(Page-level text extractions)
- Opening Delimiter -

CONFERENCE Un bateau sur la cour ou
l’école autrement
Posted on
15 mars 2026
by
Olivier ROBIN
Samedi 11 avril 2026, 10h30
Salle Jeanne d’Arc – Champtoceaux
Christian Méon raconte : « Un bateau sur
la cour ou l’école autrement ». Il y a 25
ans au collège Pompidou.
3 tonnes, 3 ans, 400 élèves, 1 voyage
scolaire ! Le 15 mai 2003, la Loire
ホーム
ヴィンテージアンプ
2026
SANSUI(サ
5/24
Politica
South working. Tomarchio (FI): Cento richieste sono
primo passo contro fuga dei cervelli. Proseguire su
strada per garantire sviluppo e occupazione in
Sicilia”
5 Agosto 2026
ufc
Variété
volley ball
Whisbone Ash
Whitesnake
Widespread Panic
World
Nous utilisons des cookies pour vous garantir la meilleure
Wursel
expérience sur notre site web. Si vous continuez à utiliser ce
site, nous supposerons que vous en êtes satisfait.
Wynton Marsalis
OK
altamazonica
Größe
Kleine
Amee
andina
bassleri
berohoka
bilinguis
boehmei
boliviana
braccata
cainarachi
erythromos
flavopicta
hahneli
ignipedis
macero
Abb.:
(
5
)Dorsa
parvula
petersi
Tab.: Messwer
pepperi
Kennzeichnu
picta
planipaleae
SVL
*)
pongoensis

- Closing Delimiter -
- Opening Delimiter -

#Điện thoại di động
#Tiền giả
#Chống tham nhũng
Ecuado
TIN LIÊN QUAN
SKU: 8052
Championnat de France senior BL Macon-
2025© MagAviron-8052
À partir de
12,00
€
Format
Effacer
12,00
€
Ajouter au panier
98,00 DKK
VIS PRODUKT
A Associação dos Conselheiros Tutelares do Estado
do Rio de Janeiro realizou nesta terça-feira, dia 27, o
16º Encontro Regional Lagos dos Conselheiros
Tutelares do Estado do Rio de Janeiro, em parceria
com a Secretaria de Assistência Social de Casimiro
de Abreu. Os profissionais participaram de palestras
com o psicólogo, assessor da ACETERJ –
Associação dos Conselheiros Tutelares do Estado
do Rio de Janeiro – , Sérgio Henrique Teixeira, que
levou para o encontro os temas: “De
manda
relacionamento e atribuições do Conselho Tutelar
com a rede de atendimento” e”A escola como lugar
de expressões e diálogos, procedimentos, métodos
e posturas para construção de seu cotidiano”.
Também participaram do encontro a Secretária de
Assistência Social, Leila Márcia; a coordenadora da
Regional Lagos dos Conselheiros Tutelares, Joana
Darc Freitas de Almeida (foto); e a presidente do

- Closing Delimiter -
- Opening Delimiter -

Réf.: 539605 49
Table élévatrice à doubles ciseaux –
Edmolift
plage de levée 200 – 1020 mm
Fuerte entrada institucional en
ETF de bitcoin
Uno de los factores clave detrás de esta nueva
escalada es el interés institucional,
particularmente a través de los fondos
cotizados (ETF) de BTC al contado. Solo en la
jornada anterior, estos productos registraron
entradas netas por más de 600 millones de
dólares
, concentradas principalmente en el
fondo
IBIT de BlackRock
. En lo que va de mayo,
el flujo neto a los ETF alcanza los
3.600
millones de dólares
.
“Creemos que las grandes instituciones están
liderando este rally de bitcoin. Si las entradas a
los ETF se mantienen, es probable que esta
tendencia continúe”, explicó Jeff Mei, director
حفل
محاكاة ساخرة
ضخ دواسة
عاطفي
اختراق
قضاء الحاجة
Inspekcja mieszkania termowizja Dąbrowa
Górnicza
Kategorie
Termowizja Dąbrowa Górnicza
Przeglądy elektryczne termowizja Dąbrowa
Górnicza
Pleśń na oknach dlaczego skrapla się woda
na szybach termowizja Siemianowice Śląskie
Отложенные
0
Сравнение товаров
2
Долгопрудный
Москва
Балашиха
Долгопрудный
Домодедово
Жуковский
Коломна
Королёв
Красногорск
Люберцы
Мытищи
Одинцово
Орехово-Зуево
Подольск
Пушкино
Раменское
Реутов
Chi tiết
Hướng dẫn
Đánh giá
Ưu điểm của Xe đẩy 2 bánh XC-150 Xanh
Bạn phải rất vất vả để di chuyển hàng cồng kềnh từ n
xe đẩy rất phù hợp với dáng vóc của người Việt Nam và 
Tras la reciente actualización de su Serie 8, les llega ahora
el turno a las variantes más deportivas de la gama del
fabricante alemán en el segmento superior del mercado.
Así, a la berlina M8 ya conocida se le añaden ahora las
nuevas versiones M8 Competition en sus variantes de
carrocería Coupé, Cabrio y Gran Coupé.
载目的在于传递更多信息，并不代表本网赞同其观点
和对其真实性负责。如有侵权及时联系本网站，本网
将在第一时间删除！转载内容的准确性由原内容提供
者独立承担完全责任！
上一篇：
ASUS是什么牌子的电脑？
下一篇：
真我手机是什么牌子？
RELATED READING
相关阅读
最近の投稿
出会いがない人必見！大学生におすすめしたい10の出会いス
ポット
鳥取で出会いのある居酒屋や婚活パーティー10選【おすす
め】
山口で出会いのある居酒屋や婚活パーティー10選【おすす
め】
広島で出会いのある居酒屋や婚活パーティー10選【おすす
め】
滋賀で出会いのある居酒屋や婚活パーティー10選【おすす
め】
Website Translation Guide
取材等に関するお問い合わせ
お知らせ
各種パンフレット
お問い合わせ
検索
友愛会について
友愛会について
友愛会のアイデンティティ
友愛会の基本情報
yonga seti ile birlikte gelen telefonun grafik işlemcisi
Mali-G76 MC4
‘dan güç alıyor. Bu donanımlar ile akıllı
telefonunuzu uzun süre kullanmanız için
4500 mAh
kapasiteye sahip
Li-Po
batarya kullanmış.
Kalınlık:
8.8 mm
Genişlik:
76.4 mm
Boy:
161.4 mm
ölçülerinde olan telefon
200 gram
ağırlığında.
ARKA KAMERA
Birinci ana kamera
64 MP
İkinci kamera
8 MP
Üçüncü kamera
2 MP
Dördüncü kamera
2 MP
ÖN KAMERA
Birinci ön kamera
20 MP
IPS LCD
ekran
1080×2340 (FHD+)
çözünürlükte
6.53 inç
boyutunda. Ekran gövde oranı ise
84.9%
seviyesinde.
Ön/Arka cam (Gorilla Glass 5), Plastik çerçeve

- Closing Delimiter -

> [TASK]
Go through the entries above and copy every line containing "Associação".

> [YOUR RESPONSE]
A Associação dos Conselheiros Tutelares do Estado
Associação dos Conselheiros Tutelares do Estado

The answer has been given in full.